◆ Task to complete ◆
Below are the records; output them exactly from the first line through the line with "staining of normal", stopping there.

(Data records)
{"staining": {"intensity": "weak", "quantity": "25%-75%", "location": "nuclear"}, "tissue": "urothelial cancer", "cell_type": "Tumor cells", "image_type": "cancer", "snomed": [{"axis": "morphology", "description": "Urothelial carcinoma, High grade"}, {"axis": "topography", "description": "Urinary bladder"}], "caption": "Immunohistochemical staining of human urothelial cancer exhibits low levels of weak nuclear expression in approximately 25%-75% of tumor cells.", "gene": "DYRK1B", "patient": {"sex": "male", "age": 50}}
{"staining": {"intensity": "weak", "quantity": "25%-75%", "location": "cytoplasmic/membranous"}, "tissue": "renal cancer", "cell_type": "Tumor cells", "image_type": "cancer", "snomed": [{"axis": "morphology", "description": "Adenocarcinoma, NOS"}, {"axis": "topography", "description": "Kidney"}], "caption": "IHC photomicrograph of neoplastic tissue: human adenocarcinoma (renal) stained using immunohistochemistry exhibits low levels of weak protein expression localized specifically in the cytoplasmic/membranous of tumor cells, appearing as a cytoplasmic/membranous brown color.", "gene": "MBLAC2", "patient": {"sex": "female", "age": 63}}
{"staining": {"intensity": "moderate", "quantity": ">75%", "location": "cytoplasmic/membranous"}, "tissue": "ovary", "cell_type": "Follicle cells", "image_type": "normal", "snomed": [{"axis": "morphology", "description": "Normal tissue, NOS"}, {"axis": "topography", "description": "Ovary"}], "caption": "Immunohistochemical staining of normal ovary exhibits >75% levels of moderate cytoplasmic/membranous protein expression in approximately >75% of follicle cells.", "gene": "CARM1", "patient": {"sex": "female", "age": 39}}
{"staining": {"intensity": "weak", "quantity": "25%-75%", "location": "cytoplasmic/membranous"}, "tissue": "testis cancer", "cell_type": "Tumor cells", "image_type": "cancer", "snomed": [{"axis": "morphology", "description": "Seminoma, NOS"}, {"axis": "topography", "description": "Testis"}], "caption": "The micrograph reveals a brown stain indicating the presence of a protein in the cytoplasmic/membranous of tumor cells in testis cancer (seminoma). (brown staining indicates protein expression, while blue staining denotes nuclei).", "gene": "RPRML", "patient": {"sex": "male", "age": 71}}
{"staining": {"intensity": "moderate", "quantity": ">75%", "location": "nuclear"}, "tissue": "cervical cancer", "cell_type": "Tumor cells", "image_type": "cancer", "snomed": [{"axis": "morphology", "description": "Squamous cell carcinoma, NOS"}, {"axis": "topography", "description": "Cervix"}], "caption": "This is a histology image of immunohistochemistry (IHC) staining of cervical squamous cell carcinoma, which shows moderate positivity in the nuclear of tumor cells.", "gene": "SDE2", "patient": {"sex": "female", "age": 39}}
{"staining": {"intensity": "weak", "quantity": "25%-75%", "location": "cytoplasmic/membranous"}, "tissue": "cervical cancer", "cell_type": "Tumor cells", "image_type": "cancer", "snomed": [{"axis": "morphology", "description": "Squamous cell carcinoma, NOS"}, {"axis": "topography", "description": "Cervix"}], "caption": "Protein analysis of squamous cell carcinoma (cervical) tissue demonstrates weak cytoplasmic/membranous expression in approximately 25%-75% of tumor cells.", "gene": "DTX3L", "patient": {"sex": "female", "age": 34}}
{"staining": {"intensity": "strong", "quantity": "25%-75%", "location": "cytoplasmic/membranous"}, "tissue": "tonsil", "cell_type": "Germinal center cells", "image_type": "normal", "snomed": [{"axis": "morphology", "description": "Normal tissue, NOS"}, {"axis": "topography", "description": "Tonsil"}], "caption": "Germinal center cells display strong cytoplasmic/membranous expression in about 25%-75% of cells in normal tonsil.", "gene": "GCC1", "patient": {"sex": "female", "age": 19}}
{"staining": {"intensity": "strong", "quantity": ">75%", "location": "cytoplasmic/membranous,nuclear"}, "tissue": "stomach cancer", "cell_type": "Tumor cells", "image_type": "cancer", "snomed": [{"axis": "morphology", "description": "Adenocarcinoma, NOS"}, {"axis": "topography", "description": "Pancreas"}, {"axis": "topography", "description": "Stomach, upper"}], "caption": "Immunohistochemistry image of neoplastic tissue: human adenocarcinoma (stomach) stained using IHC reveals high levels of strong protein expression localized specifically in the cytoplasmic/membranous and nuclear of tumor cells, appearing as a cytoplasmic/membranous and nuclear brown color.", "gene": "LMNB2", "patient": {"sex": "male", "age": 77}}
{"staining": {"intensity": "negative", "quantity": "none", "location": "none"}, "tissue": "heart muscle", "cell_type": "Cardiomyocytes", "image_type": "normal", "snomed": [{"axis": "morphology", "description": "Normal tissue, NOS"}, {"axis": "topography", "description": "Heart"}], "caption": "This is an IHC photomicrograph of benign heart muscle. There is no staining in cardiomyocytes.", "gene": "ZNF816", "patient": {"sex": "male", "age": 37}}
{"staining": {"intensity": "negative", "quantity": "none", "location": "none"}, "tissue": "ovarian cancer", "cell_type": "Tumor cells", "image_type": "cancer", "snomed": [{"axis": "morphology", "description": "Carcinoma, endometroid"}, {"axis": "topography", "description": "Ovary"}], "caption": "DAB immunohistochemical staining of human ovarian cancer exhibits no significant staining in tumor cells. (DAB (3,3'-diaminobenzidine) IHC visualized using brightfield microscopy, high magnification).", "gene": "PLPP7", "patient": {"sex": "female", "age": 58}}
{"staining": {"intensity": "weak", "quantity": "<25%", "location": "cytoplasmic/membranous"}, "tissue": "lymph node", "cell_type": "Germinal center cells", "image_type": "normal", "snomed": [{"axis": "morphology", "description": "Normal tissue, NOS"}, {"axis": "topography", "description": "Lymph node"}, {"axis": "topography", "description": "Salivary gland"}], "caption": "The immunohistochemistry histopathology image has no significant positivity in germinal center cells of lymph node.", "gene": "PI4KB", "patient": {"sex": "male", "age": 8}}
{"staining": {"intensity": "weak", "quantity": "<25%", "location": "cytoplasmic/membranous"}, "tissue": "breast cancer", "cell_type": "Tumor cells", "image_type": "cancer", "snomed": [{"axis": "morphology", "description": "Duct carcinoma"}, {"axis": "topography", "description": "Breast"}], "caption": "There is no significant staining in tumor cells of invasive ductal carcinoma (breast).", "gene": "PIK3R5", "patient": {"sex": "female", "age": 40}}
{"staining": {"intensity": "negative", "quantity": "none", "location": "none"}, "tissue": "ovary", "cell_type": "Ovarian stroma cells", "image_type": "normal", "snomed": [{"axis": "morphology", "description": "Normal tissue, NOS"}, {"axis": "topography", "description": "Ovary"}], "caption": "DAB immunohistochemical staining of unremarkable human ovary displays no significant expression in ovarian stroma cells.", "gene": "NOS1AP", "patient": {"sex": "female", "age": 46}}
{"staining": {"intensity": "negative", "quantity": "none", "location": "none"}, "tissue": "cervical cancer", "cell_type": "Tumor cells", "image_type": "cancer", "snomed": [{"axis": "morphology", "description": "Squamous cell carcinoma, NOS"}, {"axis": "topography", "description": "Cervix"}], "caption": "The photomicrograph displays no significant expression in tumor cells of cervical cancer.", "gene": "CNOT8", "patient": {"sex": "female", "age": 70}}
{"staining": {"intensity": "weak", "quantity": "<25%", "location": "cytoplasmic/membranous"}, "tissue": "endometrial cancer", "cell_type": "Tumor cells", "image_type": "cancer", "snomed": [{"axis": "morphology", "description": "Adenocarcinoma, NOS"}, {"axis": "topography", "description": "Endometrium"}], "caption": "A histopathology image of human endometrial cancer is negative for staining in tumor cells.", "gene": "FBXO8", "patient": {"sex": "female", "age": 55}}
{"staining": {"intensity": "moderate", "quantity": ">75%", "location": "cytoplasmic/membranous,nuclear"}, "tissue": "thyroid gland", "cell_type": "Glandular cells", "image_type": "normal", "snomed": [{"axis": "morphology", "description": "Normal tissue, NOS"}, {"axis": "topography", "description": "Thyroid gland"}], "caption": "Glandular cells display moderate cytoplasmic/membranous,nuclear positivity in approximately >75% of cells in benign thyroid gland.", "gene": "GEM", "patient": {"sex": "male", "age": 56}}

◆ Answer space ◆
{"staining": {"intensity": "weak", "quantity": "25%-75%", "location": "nuclear"}, "tissue": "urothelial cancer", "cell_type": "Tumor cells", "image_type": "cancer", "snomed": [{"axis": "morphology", "description": "Urothelial carcinoma, High grade"}, {"axis": "topography", "description": "Urinary bladder"}], "caption": "Immunohistochemical staining of human urothelial cancer exhibits low levels of weak nuclear expression in approximately 25%-75% of tumor cells.", "gene": "DYRK1B", "patient": {"sex": "male", "age": 50}}
{"staining": {"intensity": "weak", "quantity": "25%-75%", "location": "cytoplasmic/membranous"}, "tissue": "renal cancer", "cell_type": "Tumor cells", "image_type": "cancer", "snomed": [{"axis": "morphology", "description": "Adenocarcinoma, NOS"}, {"axis": "topography", "description": "Kidney"}], "caption": "IHC photomicrograph of neoplastic tissue: human adenocarcinoma (renal) stained using immunohistochemistry exhibits low levels of weak protein expression localized specifically in the cytoplasmic/membranous of tumor cells, appearing as a cytoplasmic/membranous brown color.", "gene": "MBLAC2", "patient": {"sex": "female", "age": 63}}
{"staining": {"intensity": "moderate", "quantity": ">75%", "location": "cytoplasmic/membranous"}, "tissue": "ovary", "cell_type": "Follicle cells", "image_type": "normal", "snomed": [{"axis": "morphology", "description": "Normal tissue, NOS"}, {"axis": "topography", "description": "Ovary"}], "caption": "Immunohistochemical staining of normal ovary exhibits >75% levels of moderate cytoplasmic/membranous protein expression in approximately >75% of follicle cells.", "gene": "CARM1", "patient": {"sex": "female", "age": 39}}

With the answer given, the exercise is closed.